出頭要請を無視すると強制捜査に発展する?
もし、社内での対応がむずかしいようであれば、専門家に相談しましょう。
労働基準監督署の調査は、専門的な知識が要求される場合があります。
不安な場合は、弁護士や社会保険労務士といった労働法務の専門家へ相談することをおすすめします。
そして、一番やってはいけないことは、出頭要求書を無視することです。
労働基準監督署は、労働基準法に基づき、企業に報告や出頭を命じる権限を持っています。
出頭要求書を無視することは、この規定に違反することになります。
何より、出頭要求を無視すると、労働基準監督署に「この会社は何か隠しているのでは?」と疑念を抱かせることになります。

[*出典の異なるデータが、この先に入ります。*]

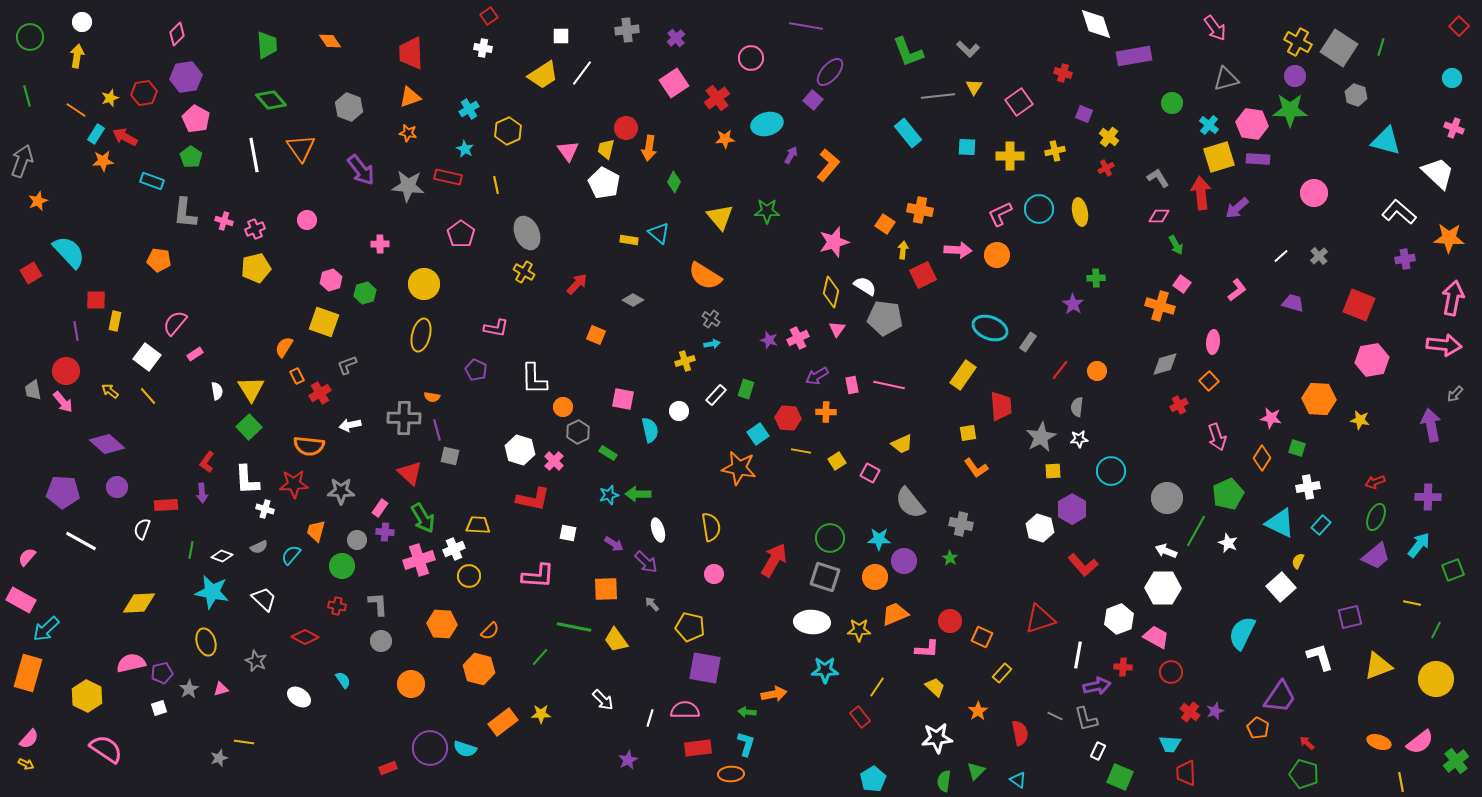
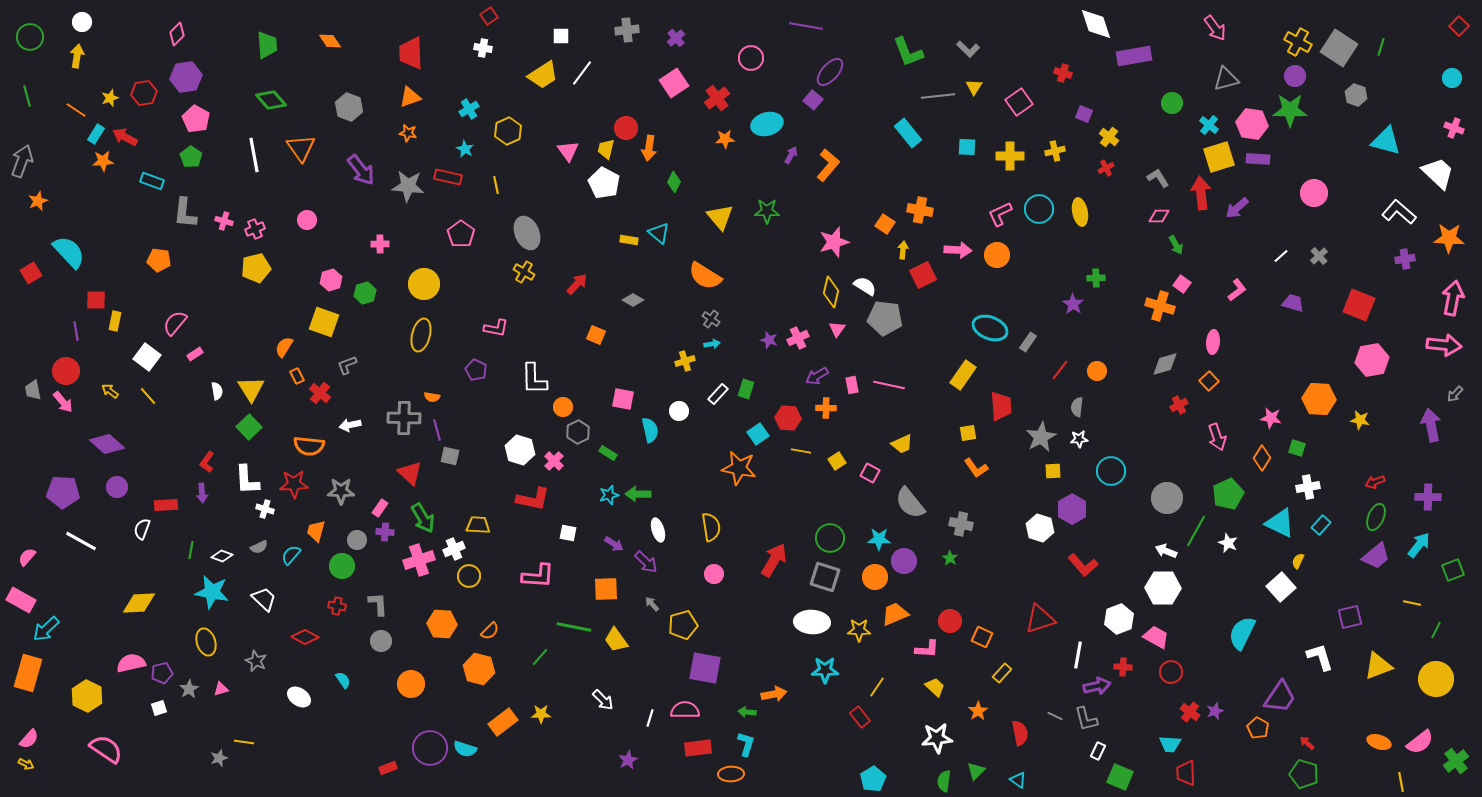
red cross at (320, 393): rotated 20 degrees counterclockwise
white rectangle at (716, 395): moved 2 px right, 1 px up
orange cross at (826, 412): moved 4 px up
yellow pentagon at (690, 627): moved 7 px left, 2 px up; rotated 28 degrees counterclockwise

より厳しい対応、たとえば強制力のある臨検監督に移行する可能性が高まります。
強制捜査では、労働基準監督官が裁判所の交付した令状を持って、強制的に事業場に立ち入り、調査を行います。
強制捜査にまで発展してしまうと、企業の社会的信用は大きく損なわれ、事業活動にも深刻な影響が出る可能性があります。
労働基準監督署からの出頭要求は、会社の経営者や担当者にとってはプレッシャーのかかるものですが、「厄介な問題」ととらえるのではなく、企業の労働環境やコンプライアンス体制を見直すよい機会と考え、真摯に向き合うことが大切です。
※本記事の記載内容は、2025年11月現在の法令・情報等に基づいています。